WHAT TO PRODUCE:
Among the records below, find the lines that contain "middle" and copy each of them.

------------

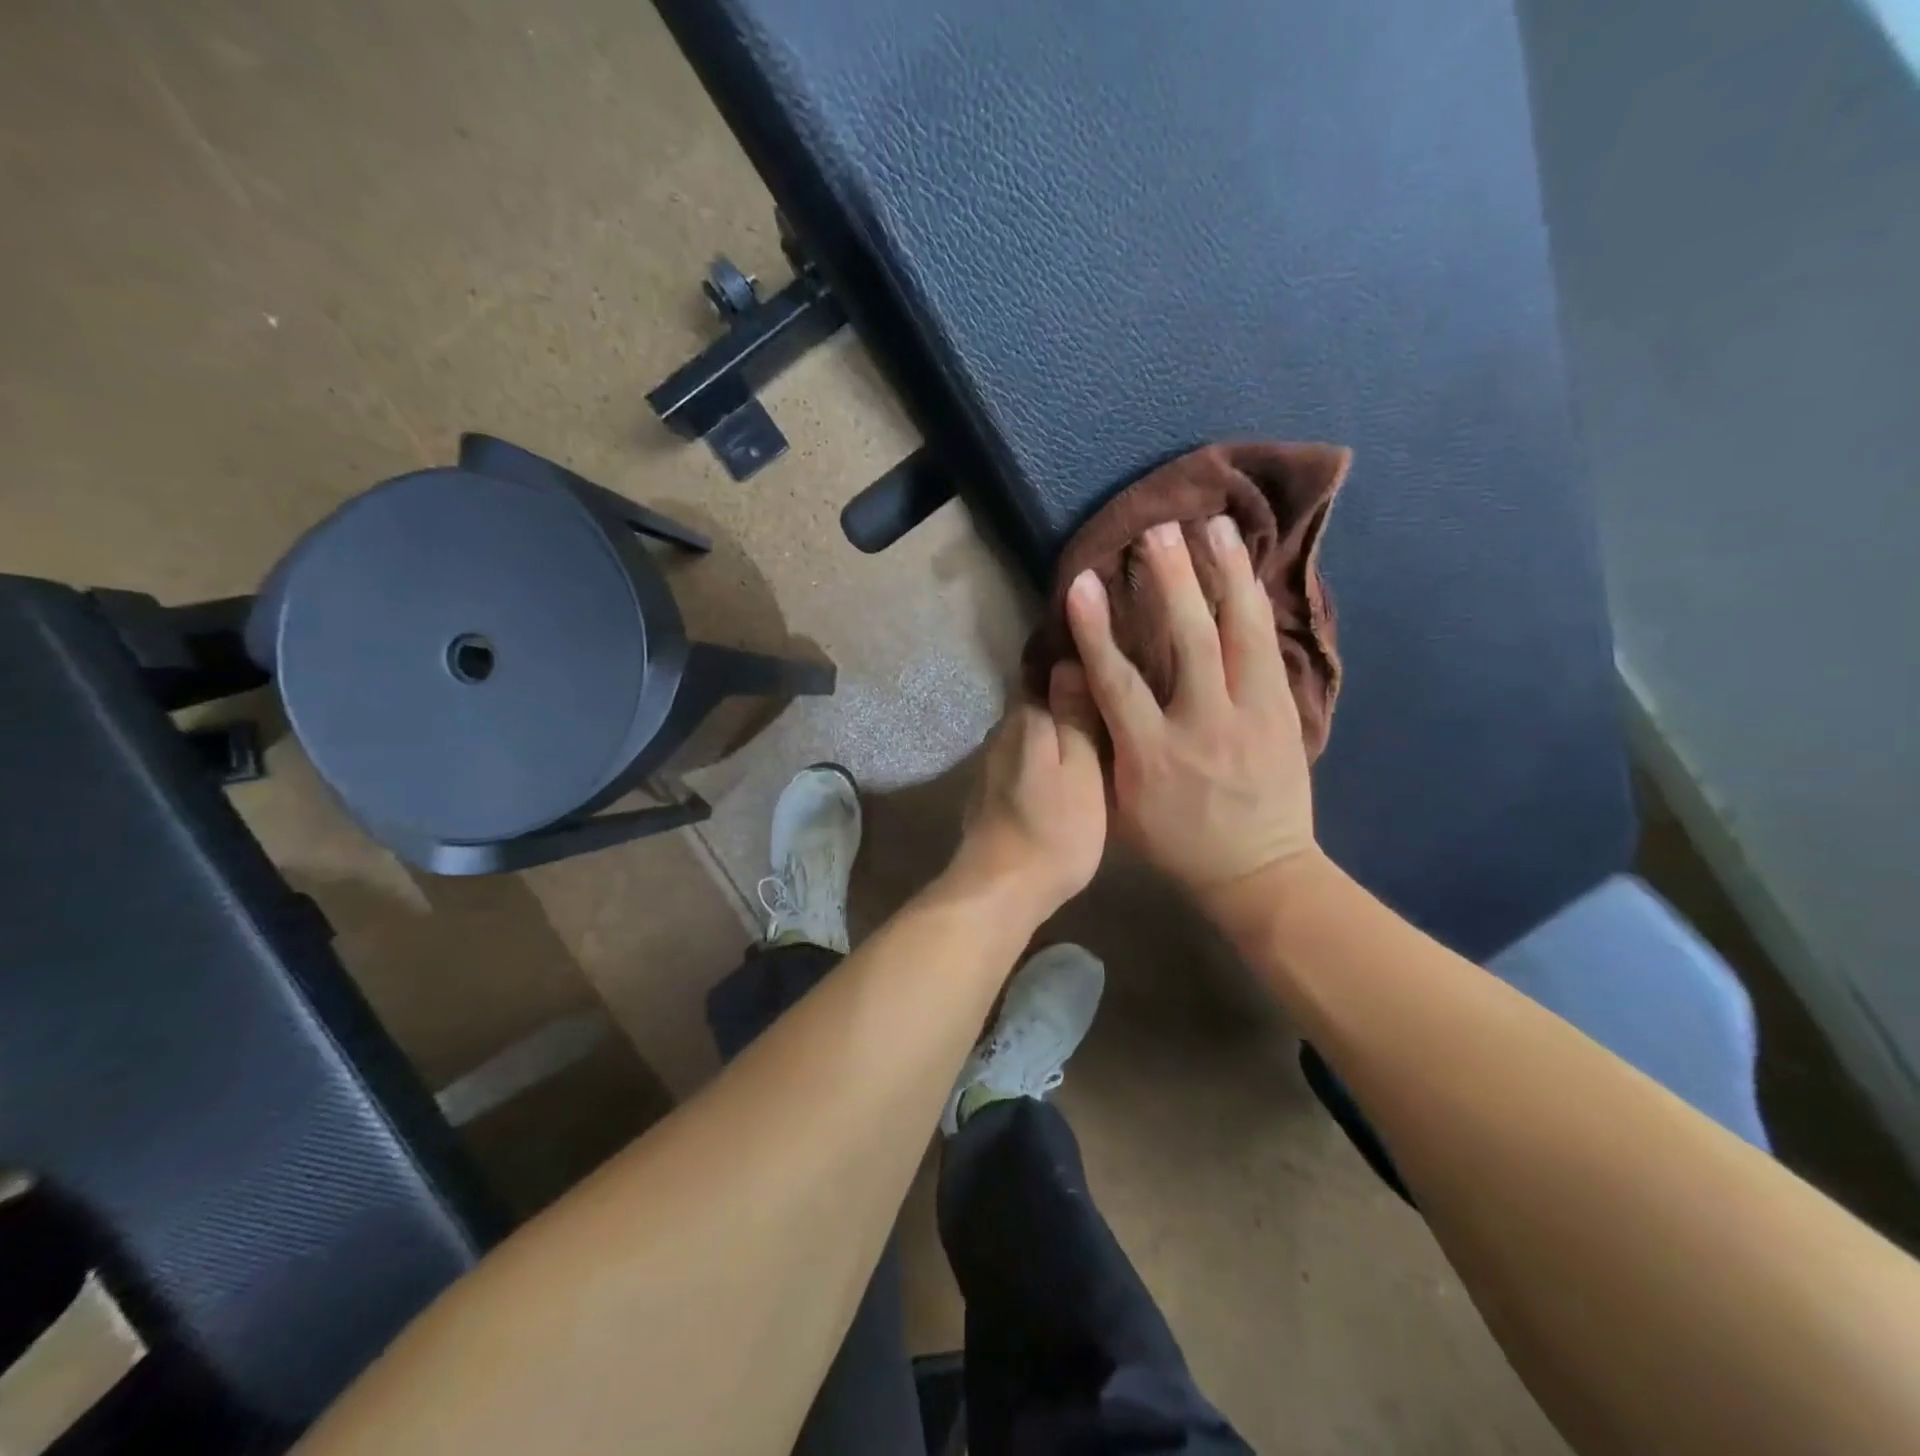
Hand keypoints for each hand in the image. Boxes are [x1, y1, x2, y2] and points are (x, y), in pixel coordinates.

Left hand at [944, 672, 1107, 924]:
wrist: (1000, 890)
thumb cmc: (1054, 830)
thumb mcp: (1080, 770)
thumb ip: (1074, 716)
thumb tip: (1069, 660)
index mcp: (1025, 719)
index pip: (1048, 673)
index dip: (1078, 666)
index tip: (1108, 663)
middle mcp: (1002, 733)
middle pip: (1040, 704)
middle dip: (1069, 700)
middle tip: (1112, 701)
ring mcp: (992, 764)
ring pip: (1032, 734)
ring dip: (1057, 731)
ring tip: (1096, 733)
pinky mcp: (991, 792)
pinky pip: (1024, 759)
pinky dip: (1043, 758)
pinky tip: (1064, 769)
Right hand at [1066, 516, 1316, 907]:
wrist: (1259, 872)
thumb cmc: (1176, 844)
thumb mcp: (1122, 808)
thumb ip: (1102, 747)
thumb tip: (1080, 687)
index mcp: (1153, 755)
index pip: (1118, 681)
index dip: (1097, 629)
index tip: (1083, 584)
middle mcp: (1203, 725)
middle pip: (1188, 641)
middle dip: (1172, 580)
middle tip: (1159, 530)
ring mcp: (1252, 716)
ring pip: (1241, 633)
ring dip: (1227, 575)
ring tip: (1217, 526)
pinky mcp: (1285, 713)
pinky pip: (1271, 649)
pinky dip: (1257, 605)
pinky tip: (1249, 572)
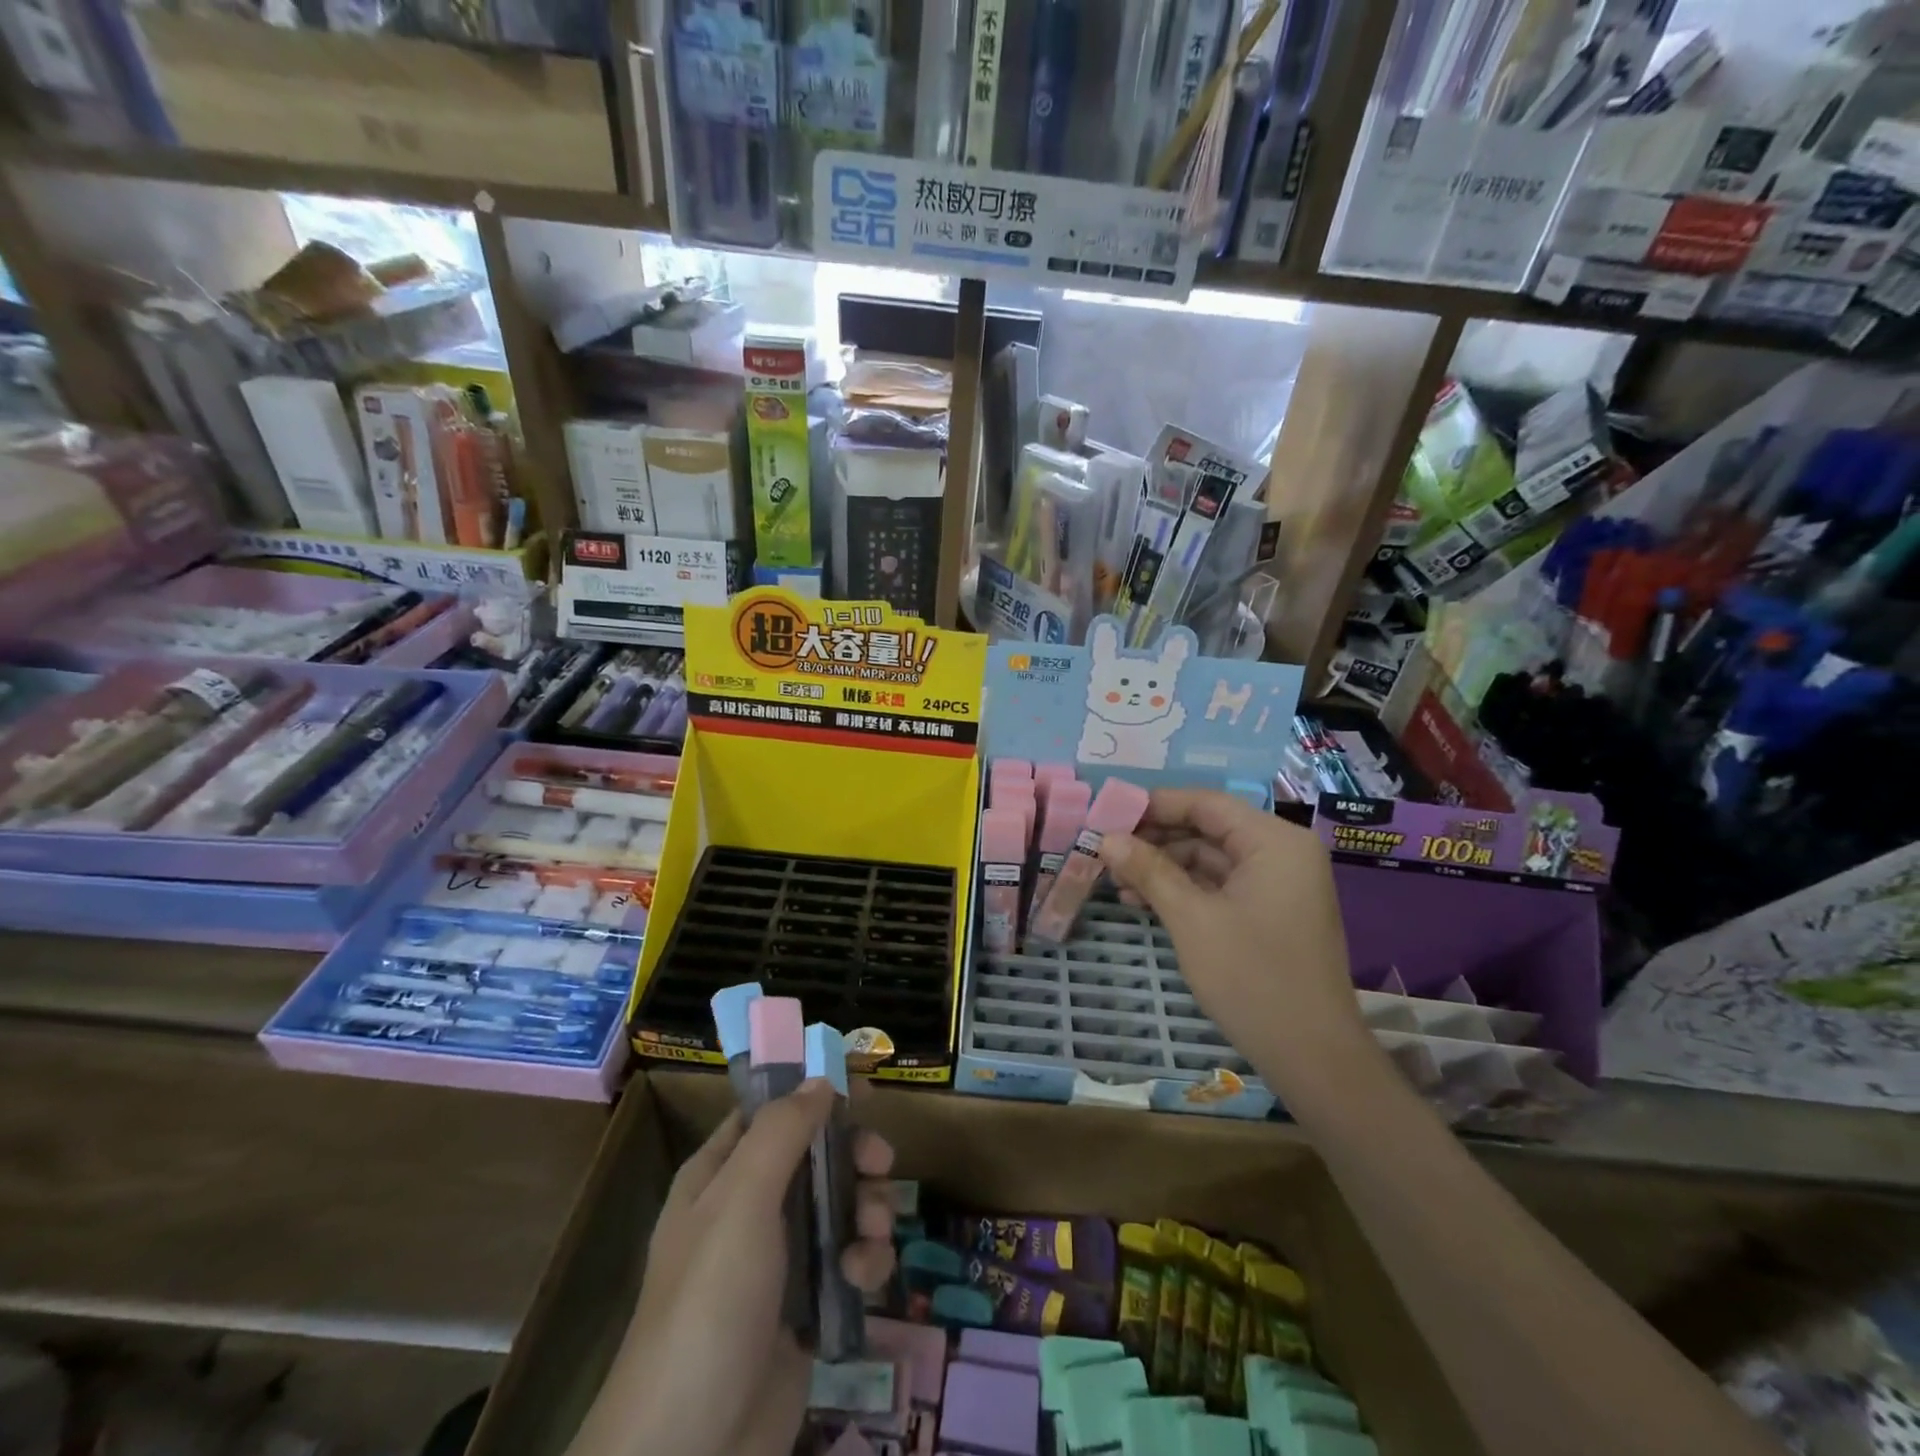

------------

EXERCISE SOLUTION:
middle mcp: (1002, 733)
middle pip: (1040, 704)
middle dip: (1069, 700)
middle tip: (1112, 701)
middle mcp: (1203, 725)
middle pip: (1188, 641)
middle dip: (1172, 580)
middle tip: (1159, 530)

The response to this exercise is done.